Infectious Diseases and Therapy 2/2014

Safety and Effectiveness of Palivizumab in Children at High Risk of Serious Disease Due to Respiratory Syncytial Virus Infection: A Systematic Review

Zeitschrift:
Infectious Diseases and Therapy > Ausgabe 2/2014
Autoren:
Colleen Wegzyn, Lim Kai Toh, Gerard Notario, Sophie Biguenet, Kristina Unnebrink, Caroline Park, Doris Makari, Michael Norton
Wichtige Hinweise

Electronic supplementary material

The online version of this article (doi:10.​1007/​s40121-014-0046-6) contains supplementary material, which is available to authorized users.

Abstract

Introduction

Lower respiratory tract infection (LRTI) is the leading cause of infant mortality globally in post-neonatal infants (i.e., 28–364 days of age). Respiratory syncytial virus (RSV) is the most commonly identified pathogen for infant LRTI and is the second most important cause of death in post-neonatal infants. Despite 50 years of RSV vaccine research, there is still no approved vaccine. Therefore, passive immunity with the monoclonal antibody palivizumab is the sole regulatory-approved option for the prevention of serious LRTI caused by RSV in pediatric patients at high risk of RSV disease.

Methods

We conducted a comprehensive systematic literature review of randomized controlled trials (RCTs), open-label non-comparative clinical trials, and prospective observational studies/registries, and summarized the evidence related to the safety, efficacy, and effectiveness of palivizumab.

Results

The efficacy of palivizumab, as measured by the relative reduction in RSV-related hospitalization rate compared with placebo ranged from 39% to 78% (P < 0.05) in the 2 pivotal RCTs.
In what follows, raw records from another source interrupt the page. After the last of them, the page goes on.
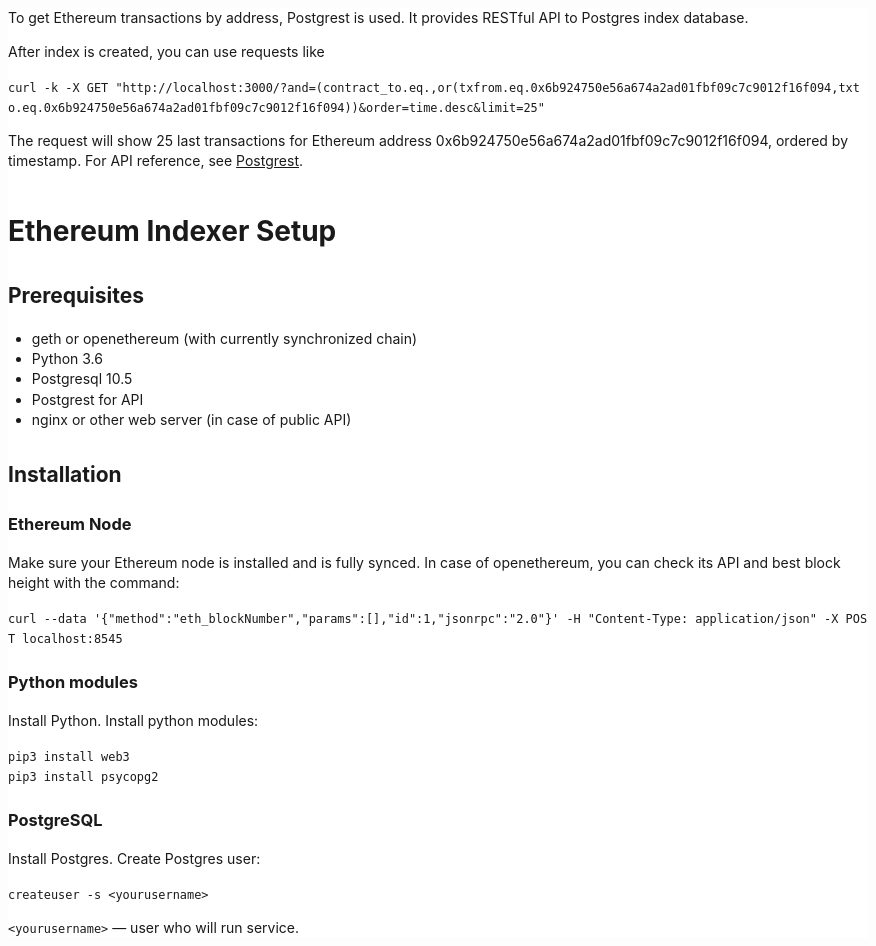 To get Ethereum transactions by address, Postgrest is used. It provides RESTful API to Postgres index database.

After index is created, you can use requests like

```
curl -k -X GET "http://localhost:3000/?and=(contract_to.eq.,or(txfrom.eq.0x6b924750e56a674a2ad01fbf09c7c9012f16f094,txto.eq.0x6b924750e56a674a2ad01fbf09c7c9012f16f094))&order=time.desc&limit=25"
```

The request will show 25 last transactions for Ethereum address 0x6b924750e56a674a2ad01fbf09c7c9012f16f094, ordered by timestamp. For API reference, see [Postgrest](https://postgrest.org/en/v5.2/api.html).

# Ethereum Indexer Setup

## Prerequisites

- geth or openethereum (with currently synchronized chain)
- Python 3.6
- Postgresql 10.5
- Postgrest for API
- nginx or other web server (in case of public API)

## Installation

### Ethereum Node

Make sure your Ethereum node is installed and is fully synced. In case of openethereum, you can check its API and best block height with the command:

```
curl --data '{"method":"eth_blockNumber","params":[],"id":1,"jsonrpc":"2.0"}' -H "Content-Type: application/json" -X POST localhost:8545
```

### Python modules

Install Python. Install python modules:

```
pip3 install web3
pip3 install psycopg2
```

### PostgreSQL

Install Postgres. Create Postgres user:

```
createuser -s <yourusername>
```

`<yourusername>` — user who will run service.
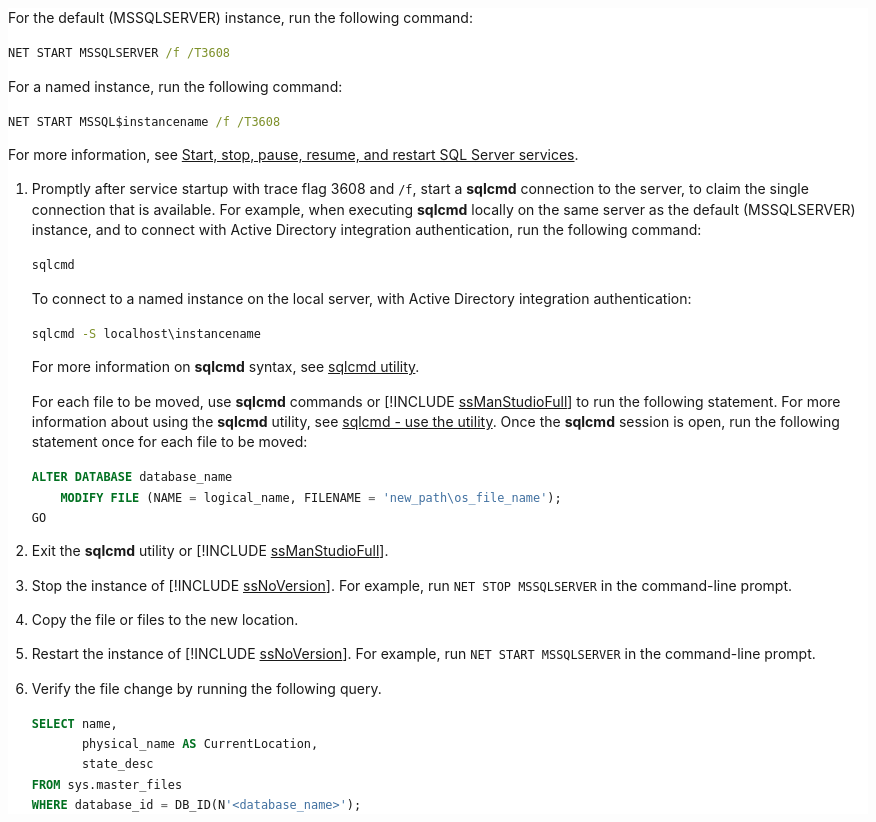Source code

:    For the default (MSSQLSERVER) instance, run the following command:

   ```cmd
   NET START MSSQLSERVER /f /T3608
   ```

   For a named instance, run the following command:

   ```cmd
   NET START MSSQL$instancename /f /T3608
   ```

   For more information, see [Start, stop, pause, resume, and restart SQL Server services](../../database-engine/configure-windows/start-stop-pause-resume-restart-sql-server-services.md).

1. Promptly after service startup with trace flag 3608 and `/f`, start a **sqlcmd** connection to the server, to claim the single connection that is available. For example, when executing **sqlcmd** locally on the same server as the default (MSSQLSERVER) instance, and to connect with Active Directory integration authentication, run the following command:

   ```cmd
   sqlcmd
   ```

   To connect to a named instance on the local server, with Active Directory integration authentication:

   ```cmd
   sqlcmd -S localhost\instancename
   ```

   For more information on **sqlcmd** syntax, see [sqlcmd utility](../../tools/sqlcmd/sqlcmd-utility.md).

   For each file to be moved, use **sqlcmd** commands or [!INCLUDE [ssManStudioFull](../../includes/ssmanstudiofull-md.md)] to run the following statement. For more information about using the **sqlcmd** utility, see [sqlcmd - use the utility](../../tools/sqlcmd/sqlcmd-use-utility.md). Once the **sqlcmd** session is open, run the following statement once for each file to be moved:

   ```sql
   ALTER DATABASE database_name
       MODIFY FILE (NAME = logical_name, FILENAME = 'new_path\os_file_name');
   GO
   ```

1. Exit the **sqlcmd** utility or [!INCLUDE [ssManStudioFull](../../includes/ssmanstudiofull-md.md)].

1. Stop the instance of [!INCLUDE [ssNoVersion](../../includes/ssnoversion-md.md)]. For example, run `NET STOP MSSQLSERVER` in the command-line prompt.

1. Copy the file or files to the new location.

1. Restart the instance of [!INCLUDE [ssNoVersion](../../includes/ssnoversion-md.md)]. For example, run `NET START MSSQLSERVER` in the command-line prompt.

1. Verify the file change by running the following query.

   ```sql
   SELECT name,
          physical_name AS CurrentLocation,
          state_desc
   FROM sys.master_files
   WHERE database_id = DB_ID(N'<database_name>');
   ```
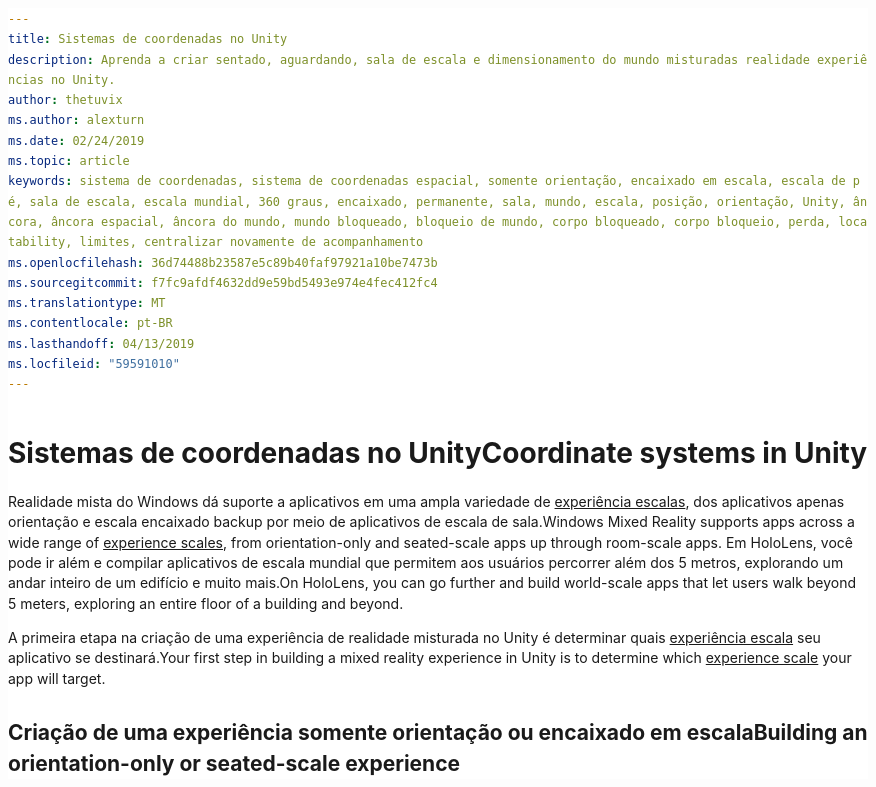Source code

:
 ```yaml
---
title: Sistemas de coordenadas no Unity
description: Aprenda a criar sentado, aguardando, sala de escala e dimensionamento do mundo misturadas realidade experiências no Unity.
author: thetuvix
ms.author: alexturn
ms.date: 02/24/2019
ms.topic: article
keywords: sistema de coordenadas, sistema de coordenadas espacial, somente orientação, encaixado em escala, escala de pé, sala de escala, escala mundial, 360 graus, encaixado, permanente, sala, mundo, escala, posição, orientação, Unity, âncora, âncora espacial, âncora do mundo, mundo bloqueado, bloqueio de mundo, corpo bloqueado, corpo bloqueio, perda, locatability, limites, centralizar novamente de acompanhamento
ms.openlocfilehash: 36d74488b23587e5c89b40faf97921a10be7473b
ms.sourcegitcommit: f7fc9afdf4632dd9e59bd5493e974e4fec412fc4
ms.translationtype: MT
ms.contentlocale: pt-BR
ms.lasthandoff: 04/13/2019
ms.locfileid: "59591010"
---
```

# <a name="coordinate-systems-in-unity"></a><span data-ttu-id="d603f-104">Sistemas de coordenadas no Unity</span><span class="sxs-lookup"><span data-stu-id="d603f-104">Coordinate systems in Unity</span></span>

<span data-ttu-id="d603f-105">Realidade mista do Windows dá suporte a aplicativos em uma ampla variedade de [experiência escalas](coordinate-systems.md), dos aplicativos apenas orientação e escala encaixado backup por meio de aplicativos de escala de sala.</span><span class="sxs-lookup"><span data-stu-id="d603f-105">Windows Mixed Reality supports apps across a wide range of [experience scales](coordinate-systems.md), from orientation-only and seated-scale apps up through room-scale apps.</span></span> <span data-ttu-id="d603f-106">Em HoloLens, você pode ir além e compilar aplicativos de escala mundial que permitem aos usuários percorrer além dos 5 metros, explorando um andar inteiro de um edifício e muito mais.</span><span class="sxs-lookup"><span data-stu-id="d603f-106">On HoloLens, you can go further and build world-scale apps that let users walk beyond 5 meters, exploring an entire floor of a building and beyond.</span></span>

<span data-ttu-id="d603f-107">A primeira etapa na criação de uma experiência de realidade misturada no Unity é determinar quais [experiência escala](coordinate-systems.md) seu aplicativo se destinará.</span><span class="sxs-lookup"><span data-stu-id="d603f-107">Your first step in building a mixed reality experience in Unity is to determine which [experience scale](coordinate-systems.md) your app will target.</span></span>

## <a name="building-an-orientation-only-or-seated-scale-experience"></a><span data-ttu-id="d603f-108">Criação de uma experiência somente orientação ou encaixado em escala</span><span class="sxs-lookup"><span data-stu-id="d603f-108">Building an orientation-only or seated-scale experience</span></span>
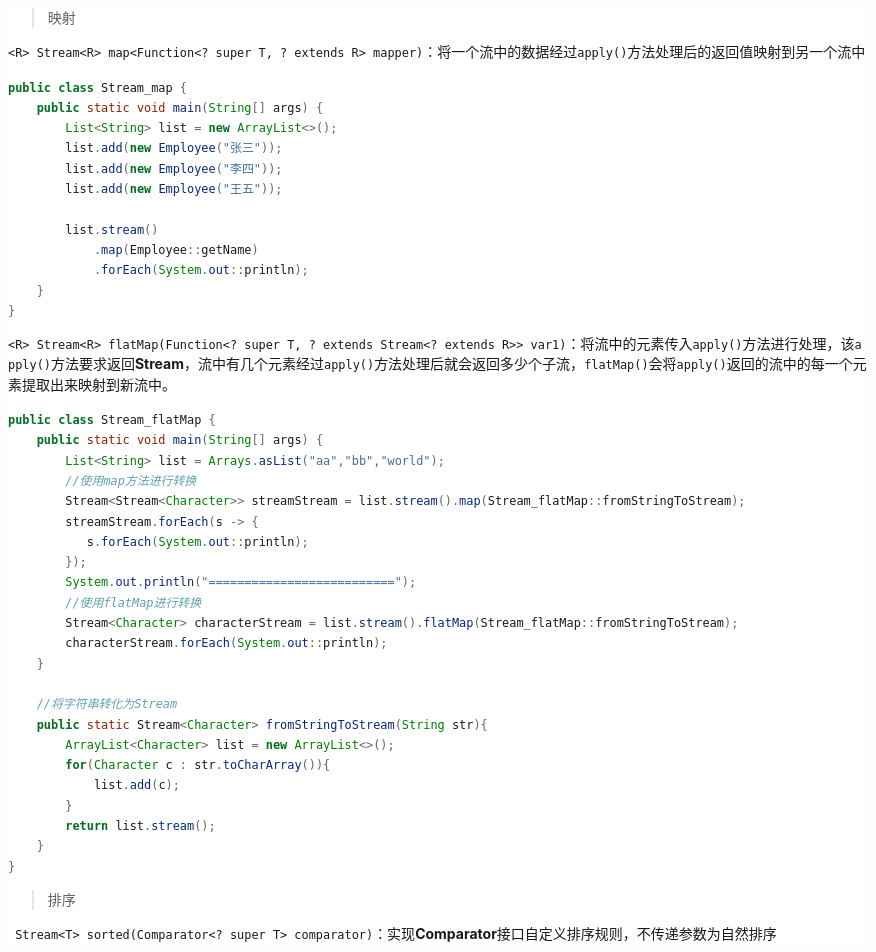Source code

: > 映射

`<R> Stream<R> map<Function<? super T, ? extends R> mapper)`：将一个流中的数据经过`apply()`方法处理后的返回值映射到另一个流中

```java
public class Stream_map {
    public static void main(String[] args) {
        List<String> list = new ArrayList<>();
        list.add(new Employee("张三"));
        list.add(new Employee("李四"));
        list.add(new Employee("王五"));
        
        list.stream()
            .map(Employee::getName)
            .forEach(System.out::println);
    }
}
```

`<R> Stream<R> flatMap(Function<? super T, ? extends Stream<? extends R>> var1)`：将流中的元素传入`apply()`方法进行处理，该`apply()`方法要求返回**Stream**，流中有几个元素经过`apply()`方法处理后就会返回多少个子流，`flatMap()`会将`apply()`返回的流中的每一个元素提取出来映射到新流中。

```java
public class Stream_flatMap {
    public static void main(String[] args) {
        List<String> list = Arrays.asList("aa","bb","world");
        //使用map方法进行转换
        Stream<Stream<Character>> streamStream = list.stream().map(Stream_flatMap::fromStringToStream);
        streamStream.forEach(s -> {
           s.forEach(System.out::println);
        });
        System.out.println("==========================");
        //使用flatMap进行转换
        Stream<Character> characterStream = list.stream().flatMap(Stream_flatMap::fromStringToStream);
        characterStream.forEach(System.out::println);
    }

    //将字符串转化为Stream
    public static Stream<Character> fromStringToStream(String str){
        ArrayList<Character> list = new ArrayList<>();
        for(Character c : str.toCharArray()){
            list.add(c);
        }
        return list.stream();
    }
}
```

> 排序

` Stream<T> sorted(Comparator<? super T> comparator)`：实现**Comparator**接口自定义排序规则，不传递参数为自然排序
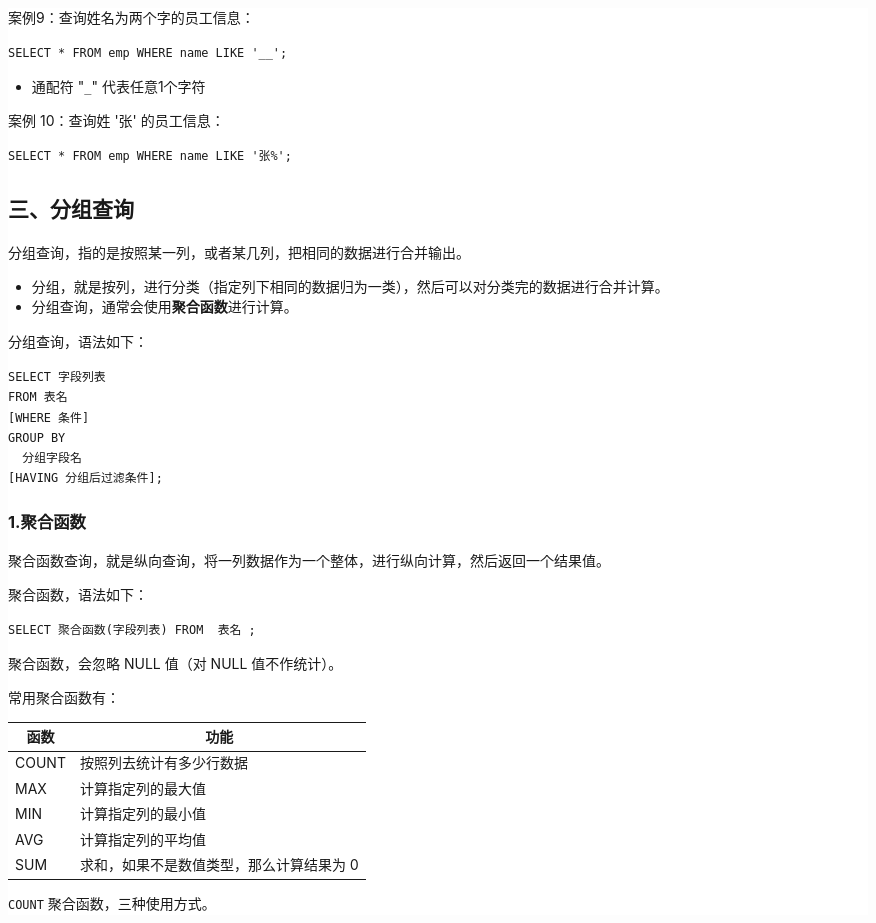 案例9：查询姓名为两个字的员工信息：

```mysql
SELECT * FROM emp WHERE name LIKE '__';
```

- 通配符 "`_`" 代表任意1个字符

案例 10：查询姓 '张' 的员工信息：

```mysql
SELECT * FROM emp WHERE name LIKE '张%';
```

## 三、分组查询

分组查询，指的是按照某一列，或者某几列，把相同的数据进行合并输出。

- 分组，就是按列，进行分类（指定列下相同的数据归为一类），然后可以对分类完的数据进行合并计算。
- 分组查询，通常会使用**聚合函数**进行计算。

分组查询，语法如下：

```mysql
SELECT 字段列表
FROM 表名
[WHERE 条件]
GROUP BY
  分组字段名
[HAVING 分组后过滤条件];
```

### 1.聚合函数

聚合函数查询，就是纵向查询，将一列数据作为一个整体，进行纵向计算，然后返回一个结果值。

聚合函数，语法如下：

```mysql
SELECT 聚合函数(字段列表) FROM  表名 ;
```

聚合函数，会忽略 NULL 值（对 NULL 值不作统计）。

常用聚合函数有：

| 函数  | 功能                                     |
| ----- | ---------------------------------------- |
| COUNT | 按照列去统计有多少行数据                 |
| MAX   | 计算指定列的最大值                       |
| MIN   | 计算指定列的最小值                       |
| AVG   | 计算指定列的平均值                       |
| SUM   | 求和，如果不是数值类型，那么计算结果为 0 |

`COUNT` 聚合函数，三种使用方式。
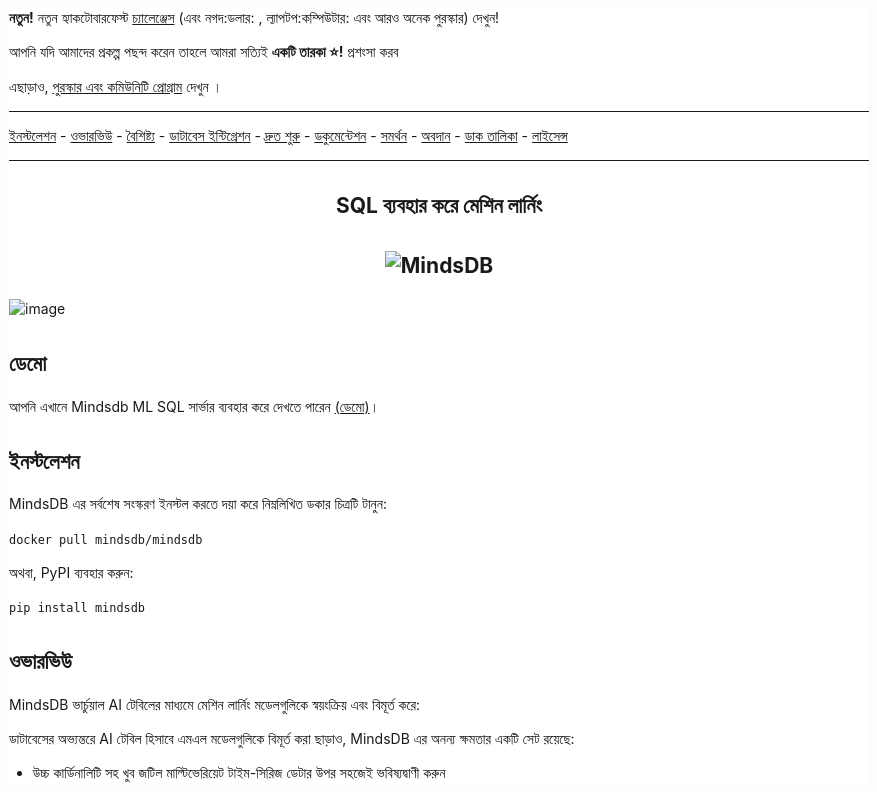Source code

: **নতুন!** নতুন হ্যাকটোবারফেস্ট [চ্যালেঞ্জেস](https://mindsdb.com/hacktoberfest) (এবং নগদ:ডলার: , ল্যাপটপ:কম্পিউটার: এবং আরও অনেক পুরস্কার) দেখুন!

আপনি যদি আমাদের প্রকল্প পছন্দ করেন তাহলে আমরা সত্যিই **একটি তারকা ⭐!** প্রশংসা করব

এছাড়াও, [পুরস্কার এবং কমিউনিটি প্রোগ্রাম](https://mindsdb.com/community?utm_medium=community&utm_source=github&utm_campaign=mindsdb%20repo) দেখুন । 

----------------------------------------

[ইনস্টলেশন](https://github.com/mindsdb/mindsdb#installation) - [ওভারভিউ](https://github.com/mindsdb/mindsdb#overview) - [বৈশিষ্ট্য](https://github.com/mindsdb/mindsdb#features) - [ডাটাবেস ইন্টিগ্রেশন](https://github.com/mindsdb/mindsdb#database-integrations) - [দ্রুত শুরু](https://github.com/mindsdb/mindsdb#quickstart) - [ডকুমেন্টেশন](https://github.com/mindsdb/mindsdb#documentation) - [সমর্থন](https://github.com/mindsdb/mindsdb#support) - [অবদান](https://github.com/mindsdb/mindsdb#contributing) - [ডাক তালিকা](https://github.com/mindsdb/mindsdb#mailing-lists) - [লাইসেন্স](https://github.com/mindsdb/mindsdb#license)

----------------------------

<h2 align="center">
   SQL ব্যবহার করে মেশিন লার্নিং 
   <br/>
   <br/>
  <img width="600" src="https://docs.mindsdb.com/assets/mdb_image.png" alt="MindsDB">	

</h2>

<img width="1222" alt="image" src="https://user-images.githubusercontent.com/5898506/172740218-61db5eec-1bcf-4832-99d9-308709a426a7.png">

## ডেমো

আপনি এখানে Mindsdb ML SQL সার্ভার ব্যবহার করে দেখতে পারেন [(ডেমো)](https://cloud.mindsdb.com)।

## ইনস্টলেশন

MindsDB এর সর্বশেষ সংস্করণ ইনস্টল করতে দয়া করে নিম্নলিখিত ডকার চিত্রটি টানুন:

```
docker pull mindsdb/mindsdb
```

অথবা, PyPI ব্যবহার করুন:

```
pip install mindsdb
```

## ওভারভিউ

MindsDB ভার্চুয়াল AI টেবিলের মাধ্যমে মেশিন লার্নিং মডেলগুলিকে স্বয়ংক্রিয় এবং বিমূর্ত করে:

ডাটাবেসের অভ্যন্তরে AI টেবিল হিসাবে এমএল মডেলগুলিকে বিমূর্ত করা ছাড়াও, MindsDB এর অনন্য ক্ষমতার একটি সেট রয়েছে:

* উচ্চ কার্ডিনালিটি সহ খুব জটিল মাল্টিভেরিয়েট টাইম-সিরিজ ডেটার উপর সহজেই ভবিষ্যদ্বাণী করুন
A meta-analysis of the RSV-related hospitalization rate from 5 randomized placebo-controlled trials yielded an overall odds ratio of 0.41 (95% CI, 0.31–0.55) in favor of palivizumab prophylaxis over placebo (P < 0.00001). Low rates of RSV-related hospitalizations were observed in palivizumab recipients consistently over time in more than 42,000 pediatric subjects across 7 RCTs, 4 open-label non-comparative trials, and 8 observational studies/registries conducted in 34 countries. In addition, among palivizumab-prophylaxed subjects with breakthrough RSV LRTI, rates of intensive care unit admission and mechanical ventilation from RSV hospitalization also were low and consistent across studies. With respect to safety, no differences were observed between palivizumab and placebo in the blinded RCTs.

Conclusion

Rates of RSV hospitalizations and RSV hospitalization-related endpoints in pediatric subjects who received prophylaxis with palivizumab were low and constant over time and across RCTs, open-label non-comparative trials, and observational studies/registries.